▶ **The task**: Which lines of the material below contain the string "Гаврилов"? Select each of them and copy it out in full.

Source data
□ □ □

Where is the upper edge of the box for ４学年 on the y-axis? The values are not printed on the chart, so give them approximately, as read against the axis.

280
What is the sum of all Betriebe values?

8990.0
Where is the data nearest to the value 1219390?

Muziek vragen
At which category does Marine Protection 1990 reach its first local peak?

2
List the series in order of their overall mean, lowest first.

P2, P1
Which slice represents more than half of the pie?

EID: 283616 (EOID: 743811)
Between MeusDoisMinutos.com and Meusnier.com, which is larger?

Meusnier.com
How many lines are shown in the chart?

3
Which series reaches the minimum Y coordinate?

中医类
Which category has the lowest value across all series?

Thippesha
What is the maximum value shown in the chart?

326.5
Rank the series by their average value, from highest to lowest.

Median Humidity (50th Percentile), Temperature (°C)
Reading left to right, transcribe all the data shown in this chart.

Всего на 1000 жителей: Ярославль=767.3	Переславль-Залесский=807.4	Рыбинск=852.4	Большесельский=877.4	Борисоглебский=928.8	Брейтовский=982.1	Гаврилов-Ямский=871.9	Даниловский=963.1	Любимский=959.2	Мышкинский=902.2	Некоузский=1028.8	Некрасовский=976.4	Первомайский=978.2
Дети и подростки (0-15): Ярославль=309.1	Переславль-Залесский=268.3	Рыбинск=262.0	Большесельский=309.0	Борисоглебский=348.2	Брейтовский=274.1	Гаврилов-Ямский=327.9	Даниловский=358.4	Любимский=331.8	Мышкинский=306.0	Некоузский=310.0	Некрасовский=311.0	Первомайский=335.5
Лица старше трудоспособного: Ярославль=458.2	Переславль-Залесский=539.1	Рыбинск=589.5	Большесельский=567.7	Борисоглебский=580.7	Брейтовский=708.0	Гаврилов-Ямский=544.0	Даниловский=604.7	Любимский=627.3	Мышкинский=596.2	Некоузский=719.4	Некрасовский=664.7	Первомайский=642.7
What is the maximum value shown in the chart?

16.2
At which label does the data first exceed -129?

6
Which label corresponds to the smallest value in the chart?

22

□ □ □

▶ **Written solution**:
Всего на 1000 жителей: Ярославль=767.3	Переславль-Залесский=807.4	Рыбинск=852.4	Большесельский=877.4	Борисоглебский=928.8	Брейтовский=982.1	Гаврилов-Ямский=871.9	Даниловский=963.1	Любимский=959.2	Мышкинский=902.2	Некоузский=1028.8	Некрасовский=976.4	Первомайский=978.2
Дети и подростки (0-15): Ярославль=309.1	Переславль-Залесский=268.3	Рыбинск=262.0	Большесельский=309.0	Борисоглебский=348.2	Брейтовский=274.1	Гаврилов-Ямский=327.9	Даниловский=358.4	Любимский=331.8	Мышкинский=306.0	Некоузский=310.0	Некрасовский=311.0	Первомайский=335.5
Лица старше трудоспособного: Ярославль=458.2	Переславль-Залесский=539.1	Рыбинск=589.5	Большесельский=567.7	Борисоглебский=580.7	Брейтовский=708.0	Гаврилов-Ямский=544.0	Даниловский=604.7	Любимский=627.3	Мышкинский=596.2	Некоузский=719.4	Некрасовский=664.7	Первомайский=642.7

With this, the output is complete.